Last week has been super rough. He’s been there every step of the way, right by my side, encouraging me, talking to me, loving me, caring for me, helping me. I feel very vulnerable right now. I saw Him, how He handled it all. The words He spoke each time I had a meltdown.
My heart beats for Him only. My soul feels settled when He’s around. Last night was hard to take, my reality is difficult right now. He let me drink, I got to relax, let my mind go. He showed up to spend time together, no kids. It was so good! I got sex! It was amazing, as usual. It had been so long I was trying to tell myself, ‘like riding a bike’. It was nothing like riding a bike! So much better than that! I felt whole again, connected.
At lunch I took something the wrong way, it ruined our whole vibe. I’ll admit, right now, I’m not in a fun mood. There’s so much on my mind. He felt I don’t trust Him. I’m learning to. It does grow stronger all the time.
I’d like some credit! I never felt less than during a threesome. He was attentive, even though I couldn’t do much after surgery, He made sure I was fine, and I was! Still am! It did take time to get here, He has put in the time. I’m very thankful for that. He’s the strongest man I know. He’s taken on so much with taking me as His babygirl/slave, and taking on my kiddos.
Some time alone to think gave me perspective. I’ve been upset for quite some time over something neither of us can change from the past. I thought about Him for a while. He must be so tired, of feeling helpless to change things He cannot change. I noticed I never ask Him where He finds the strength to get thru. I never ask Him how He has been dealing with this situation for so long. Does He just want to lash out irrationally sometimes, yet holds strong that someday it will be over. Maybe someday I should sit down with Him and just really listen, let Him get it all out. I know He has in bits n pieces. I guess I’ve only seen it from my side, how I feel, how much I hate this. How I feel disrespected, hurt, demeaned. How much worse must He feel, because He’s a man we figure they should deal with it.

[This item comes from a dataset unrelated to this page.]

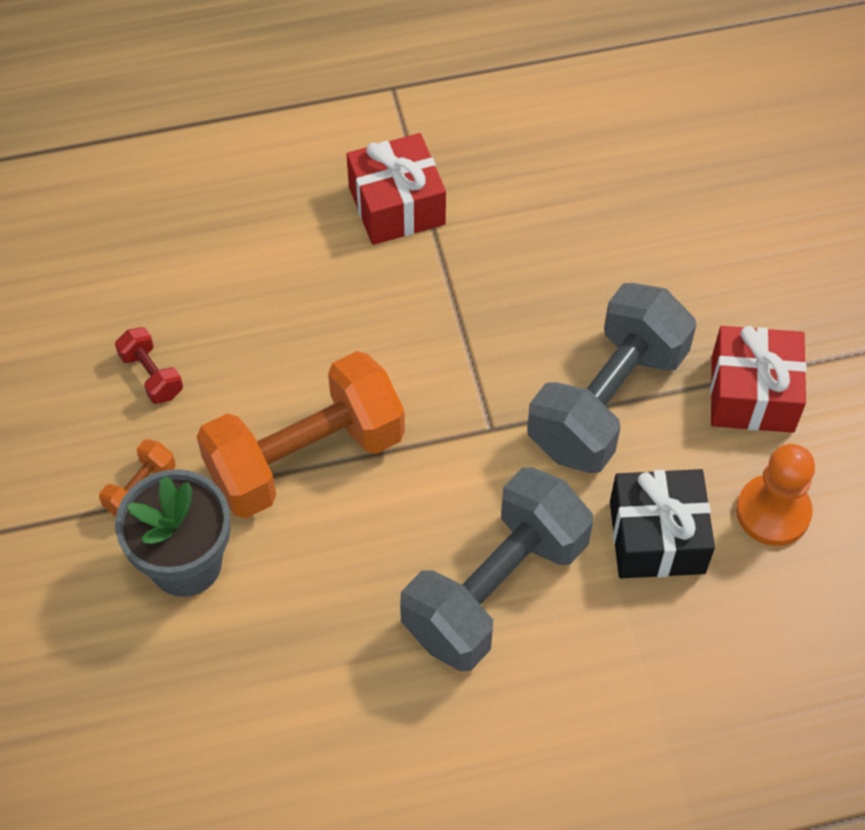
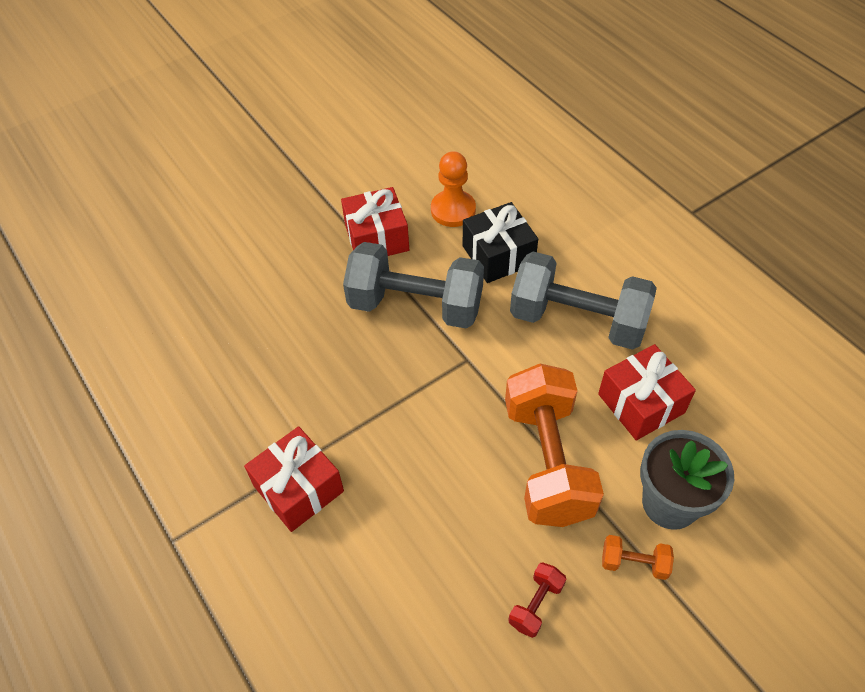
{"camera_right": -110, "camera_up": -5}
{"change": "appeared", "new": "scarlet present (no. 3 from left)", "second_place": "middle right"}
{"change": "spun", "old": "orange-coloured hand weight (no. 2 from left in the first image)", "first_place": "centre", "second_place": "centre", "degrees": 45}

My respect for grew so much once I thought this from His side. How trapped He must have felt for so long. How many times we’ve talked and He has renewed hope for it to be done soon. I realized today, because it has been happening for so long, it affected my trust. Not in any other way, but when will we get off this carousel ride from hell. As I see my trust had been shaken since it hasn’t gone away. I know I can’t leave His side, I want to be His strength when He’s had enough. Believe me, I heard the tone of His voice, He’s so done. It showed me His strength today, I didn’t see weakness. He doesn’t feel sorry for Himself, OK maybe He does every once in a while, who could blame Him.
He has hope, and faith that one day soon it will be done. I’m going to try to look at this how sees it so I stay strong too. I want to be His rock too! I want to be someone He trusts to talk to about anything, oh yeah, He does.
I felt so dumb not seeing His side of this. What would anyone feel like when they don’t have full control over their life. He has shown me that men don’t dwell on things they can’t change. He’s waiting patiently, same way I’ll wait as I’m by His side. I want to be part of His solution, not part of His problem. Somedays I worry that what if we do the same things we did in old relationships, it hits me it won’t work. Part of me is glad we’ve never rushed our relationship into anything, we know each other well. OK, there’s this small hopeless romantic part that would runaway with Him, and live on love!
I know even when we have disagreements, I’m not looking for a way out. I’m trying to find a way to be stronger. Damn, He’s changed me so much. Even as I watched my week suck ass , He wanted me to get strong, stay strong. Today I understood why! If I had to deal with the bullshit He has, and for so long as He has, He must look at everyones problems around Him, and they pale in comparison. He’s understanding, but get a grip. He has never said those words, but does He feel them?
My job as His slave, is to make His life easier, to serve, to love, to care, to be His toy, to be His woman by His side, forevermore.
It’s a pleasure to be His, I like our life, my trust gets better all the time Sir. Someday I’ll be there. Today I got it!